For most users, the main rule is this : DON'T INTERFERE ! Please do not delete, move, or rename raw data files. Especially do not delete anything ! The risk is doing a "rm" command which wipes out weeks of precious beam time. Well, that's very unlikely to happen because we copy promptly but the possibility exists. Please have the self-discipline to not "rm" from a "data" disk. Also, please do not put any files on a disk with the string "data" on the name of the disk Those "data" disks are for raw data only. There are separate work disks and scratch disks for files that are not raw data, for example root output files. Thank you for tolerating my paranoia.

Briefly, the way the scripts work is as follows:

1. MSS copying: All files on the data disks are checked to see if they are in the MSS already in the appropriate area, and if not we put them there using "jput". There is a certain probability of order 1% that jput fails. These failures are logged. Another script comes along and re-tries to copy any failures. Essentially we try an infinite number of times to "jput", but in practice I think I've never seen two or more failures. Now, there are various things that can go wrong, e.g. we logged that the file was copied but it actually was not, or we copied but there is no duplicate. There are about 15 rare things that can go wrong. For each of these, an email is sent to Bob Michaels, and I check the log files and fix the problem by hand.

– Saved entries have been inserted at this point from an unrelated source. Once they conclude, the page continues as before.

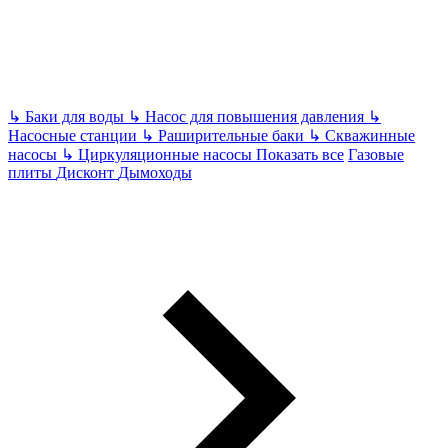
↳
Баки для воды
↳
Насос для повышения давления
↳
Насосные станции
↳
Раширительные баки
↳
Скважинные
насосы
↳
Циркуляционные насосы
Показать все
Газовые
плиты
Дисконт
Дымоходы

2. File deletion: A cleanup script is run which first checks disk usage. If the disks are getting full, it starts to delete files provided they are in the MSS, in duplicate, with the same name and same byte count as file on the local disk which is to be deleted. We would rather not delete files because its useful to the experiment to have them locally. Therefore, the aggressiveness of the cleanup script is tuned to how full the disk is. Specifically the amount of time the files can stay on disk is a function of the percentage of disk available. Lately this ends up being about 3 weeks, typically. If the disks get close to full and email is sent to Bob Michaels.